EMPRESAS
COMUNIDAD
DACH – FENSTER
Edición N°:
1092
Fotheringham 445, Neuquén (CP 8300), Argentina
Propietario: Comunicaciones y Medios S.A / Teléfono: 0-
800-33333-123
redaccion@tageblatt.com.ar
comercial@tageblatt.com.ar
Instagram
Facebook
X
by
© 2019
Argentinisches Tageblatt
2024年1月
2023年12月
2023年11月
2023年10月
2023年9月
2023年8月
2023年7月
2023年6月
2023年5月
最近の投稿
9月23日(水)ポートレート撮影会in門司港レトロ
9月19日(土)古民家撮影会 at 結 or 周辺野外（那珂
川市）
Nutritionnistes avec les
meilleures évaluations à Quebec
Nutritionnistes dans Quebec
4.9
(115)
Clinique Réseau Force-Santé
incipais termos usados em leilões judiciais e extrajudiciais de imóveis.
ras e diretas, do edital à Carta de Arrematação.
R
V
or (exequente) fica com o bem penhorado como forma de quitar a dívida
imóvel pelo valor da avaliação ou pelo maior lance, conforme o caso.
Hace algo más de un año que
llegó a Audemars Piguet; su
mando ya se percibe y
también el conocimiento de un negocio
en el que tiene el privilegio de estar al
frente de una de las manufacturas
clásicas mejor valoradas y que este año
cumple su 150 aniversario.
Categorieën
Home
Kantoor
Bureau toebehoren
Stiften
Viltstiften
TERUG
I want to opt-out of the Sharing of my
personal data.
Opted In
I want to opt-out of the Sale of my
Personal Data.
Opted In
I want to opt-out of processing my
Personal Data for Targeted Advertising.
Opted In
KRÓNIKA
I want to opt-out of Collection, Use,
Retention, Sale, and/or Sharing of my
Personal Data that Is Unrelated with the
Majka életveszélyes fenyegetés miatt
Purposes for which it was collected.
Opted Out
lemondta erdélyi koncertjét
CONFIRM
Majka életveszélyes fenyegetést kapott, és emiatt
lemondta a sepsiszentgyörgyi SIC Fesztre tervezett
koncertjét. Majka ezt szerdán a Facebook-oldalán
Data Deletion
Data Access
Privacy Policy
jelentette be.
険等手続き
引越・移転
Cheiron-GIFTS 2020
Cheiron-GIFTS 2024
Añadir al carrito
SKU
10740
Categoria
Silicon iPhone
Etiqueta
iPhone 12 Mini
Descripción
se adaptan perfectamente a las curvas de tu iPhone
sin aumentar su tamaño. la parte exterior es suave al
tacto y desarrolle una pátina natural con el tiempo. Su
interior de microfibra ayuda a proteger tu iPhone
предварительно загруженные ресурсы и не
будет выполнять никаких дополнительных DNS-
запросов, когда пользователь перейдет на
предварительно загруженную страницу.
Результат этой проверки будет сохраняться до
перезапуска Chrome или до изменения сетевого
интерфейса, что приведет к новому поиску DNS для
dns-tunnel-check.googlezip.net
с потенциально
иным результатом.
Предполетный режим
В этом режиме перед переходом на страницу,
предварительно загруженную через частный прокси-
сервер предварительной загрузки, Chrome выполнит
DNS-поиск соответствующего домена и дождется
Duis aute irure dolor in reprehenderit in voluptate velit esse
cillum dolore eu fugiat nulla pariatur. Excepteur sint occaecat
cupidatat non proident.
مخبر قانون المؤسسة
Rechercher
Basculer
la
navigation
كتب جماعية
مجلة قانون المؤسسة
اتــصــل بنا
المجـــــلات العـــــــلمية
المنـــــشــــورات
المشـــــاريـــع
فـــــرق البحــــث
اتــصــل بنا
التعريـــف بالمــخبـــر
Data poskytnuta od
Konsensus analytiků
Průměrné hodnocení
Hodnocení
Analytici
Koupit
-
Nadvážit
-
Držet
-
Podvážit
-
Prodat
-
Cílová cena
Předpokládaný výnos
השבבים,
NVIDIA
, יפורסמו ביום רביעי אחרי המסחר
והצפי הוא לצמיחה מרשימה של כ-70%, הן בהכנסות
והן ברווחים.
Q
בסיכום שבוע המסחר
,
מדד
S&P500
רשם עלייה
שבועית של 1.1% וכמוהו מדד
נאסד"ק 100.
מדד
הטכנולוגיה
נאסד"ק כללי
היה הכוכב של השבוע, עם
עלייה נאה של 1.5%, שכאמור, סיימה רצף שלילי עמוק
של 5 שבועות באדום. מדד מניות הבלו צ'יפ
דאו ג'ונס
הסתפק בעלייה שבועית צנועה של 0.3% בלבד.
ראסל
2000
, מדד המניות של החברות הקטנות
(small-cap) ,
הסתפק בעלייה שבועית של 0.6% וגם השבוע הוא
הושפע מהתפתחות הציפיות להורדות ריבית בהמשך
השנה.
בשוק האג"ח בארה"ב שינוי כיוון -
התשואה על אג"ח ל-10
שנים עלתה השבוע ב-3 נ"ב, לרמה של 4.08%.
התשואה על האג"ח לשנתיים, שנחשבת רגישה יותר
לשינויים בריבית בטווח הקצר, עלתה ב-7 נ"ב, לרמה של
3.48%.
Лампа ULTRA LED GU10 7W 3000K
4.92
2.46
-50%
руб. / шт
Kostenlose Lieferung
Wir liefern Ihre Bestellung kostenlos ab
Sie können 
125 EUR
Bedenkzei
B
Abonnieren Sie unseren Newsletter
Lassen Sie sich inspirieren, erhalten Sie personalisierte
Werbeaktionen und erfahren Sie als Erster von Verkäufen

● ● ● ● ●

• [What the exercise asks] Rewrite the full listing with "CONFIRM" changed to "SUBMIT", keeping every other line as it is.

• [Written solution]
EMPRESAS
COMUNIDAD
DACH – FENSTER
Edición N°:
1092
Fotheringham 445, Neuquén (CP 8300), Argentina
Propietario: Comunicaciones y Medios S.A / Teléfono: 0-
800-33333-123
redaccion@tageblatt.com.ar
comercial@tageblatt.com.ar
Instagram
Facebook
X
by
© 2019
Argentinisches Tageblatt
2024年1月
2023年12月
2023年11月
2023年10月
2023年9月
2023年8月
2023年7月
2023年6月
2023年5月
最近の投稿
9月23日(水)ポートレート撮影会in門司港レトロ
9月19日(土)古民家撮影会 at 結 or 周辺野外（那珂
川市）
Nutritionnistes avec les
meilleures évaluations à Quebec
Nutritionnistes dans Quebec
4.9
(115)
Clinique Réseau Force-Santé
incipais termos usados em leilões judiciais e extrajudiciais de imóveis.
ras e diretas, do edital à Carta de Arrematação.
R
V
or (exequente) fica com o bem penhorado como forma de quitar a dívida
imóvel pelo valor da avaliação ou pelo maior lance, conforme o caso.
Hace algo más de un año que
llegó a Audemars Piguet; su
mando ya se percibe y
también el conocimiento de un negocio
en el que tiene el privilegio de estar al
frente de una de las manufacturas
clásicas mejor valoradas y que este año
cumple su 150 aniversario.
Categorieën
Home
Kantoor
Bureau toebehoren
Stiften
Viltstiften
TERUG
I want to opt-out of the Sharing of my
personal data.
Opted In
I want to opt-out of the Sale of my
Personal Data.
Opted In
I want to opt-out of processing my
Personal Data for Targeted Advertising.
Opted In
KRÓNIKA
I want to opt-out of Collection, Use,
Retention, Sale, and/or Sharing of my
Personal Data that Is Unrelated with the
Majka életveszélyes fenyegetés miatt
Purposes for which it was collected.
Opted Out
lemondta erdélyi koncertjét
SUBMIT
Majka életveszélyes fenyegetést kapott, és emiatt
lemondta a sepsiszentgyörgyi SIC Fesztre tervezett
koncertjét. Majka ezt szerdán a Facebook-oldalán
Data Deletion
Data Access
Privacy Policy
jelentette be.
険等手続き
引越・移転
Cheiron-GIFTS 2020
Cheiron-GIFTS 2024
Añadir al carrito
SKU
10740
Categoria
Silicon iPhone
Etiqueta
iPhone 12 Mini
Descripción
se adaptan perfectamente a las curvas de tu iPhone
sin aumentar su tamaño. la parte exterior es suave al
tacto y desarrolle una pátina natural con el tiempo. Su
interior de microfibra ayuda a proteger tu iPhone
предварительно загруженные ресурсы и не
будет выполнять никаких дополнительных DNS-
запросов, когда пользователь перейдет на
предварительно загруженную страницу.
Результат этой проверки будет сохраняться до
перезапуска Chrome или до изменения сетевого
интерфейса, что приведет к новому поиску DNS для
dns-tunnel-check.googlezip.net
с потенциально
иным результатом.
Предполетный режим
В этом режиме перед переходом на страницу,
предварительно загруженную через частный прокси-
сервер предварительной загрузки, Chrome выполнит
DNS-поиск соответствующего домена и дождется
Duis aute irure dolor in reprehenderit in voluptate velit esse
cillum dolore eu fugiat nulla pariatur. Excepteur sint occaecat
cupidatat non proident.
مخبر قانون المؤسسة
Rechercher
Basculer
la
navigation
كتب جماعية
مجلة قانون المؤسسة
اتــصــل بنا
المجـــــلات العـــــــلمية
المنـــــشــــورات
المشـــــاريـــع
فـــــرق البحــــث
اتــصــل بنا
التعريـــف بالمــخبـــر
Data poskytnuta od
Konsensus analytiků
Průměrné hodnocení
Hodnocení
Analytici
Koupit
-
Nadvážit
-
Držet
-
Podvážit
-
Prodat
-
Cílová cena
Předpokládaný výnos
השבבים,
NVIDIA
, יפורסמו ביום רביעי אחרי המסחר
והצפי הוא לצמיחה מרשימה של כ-70%, הן בהכנסות
והן ברווחים.
Q
בסיכום שבוע המסחר
,
מדד
S&P500
רשם עלייה
שבועית של 1.1% וכמוהו מדד
נאסד"ק 100.
מדד
הטכנולוגיה
נאסד"ק כללי
היה הכוכב של השבוע, עם
עלייה נאה של 1.5%, שכאמור, סיימה רצף שלילי עמוק
של 5 שבועות באדום. מדד מניות הבלו צ'יפ
דאו ג'ונס
הסתפק בעלייה שבועית צנועה של 0.3% בלבד.
ראסל
2000
, מדד המניות של החברות הקטנות
(small-cap) ,
הסתפק בעלייה שבועית של 0.6% וגם השבוע הוא
הושפע מהתפתחות הציפיות להורדות ריבית בהמשך
השנה.
בשוק האג"ח בארה"ב שינוי כיוון -
התשואה על אג"ח ל-10
שנים עלתה השבוע ב-3 נ"ב, לרמה של 4.08%.
התשואה על האג"ח לשנתיים, שנחשבת רגישה יותר
לשינויים בריבית בטווח הקצר, עלתה ב-7 נ"ב, לרמה של
3.48%.
Лампа ULTRA LED GU10 7W 3000K
4.92
2.46
-50%
руб. / шт
Kostenlose Lieferung
Wir liefern Ihre Bestellung kostenlos ab
Sie können 
125 EUR
Bedenkzei
B
Abonnieren Sie unseren Newsletter
Lassen Sie sich inspirieren, erhalten Sie personalisierte
Werbeaktionen und erfahren Sie als Erster von Verkäufen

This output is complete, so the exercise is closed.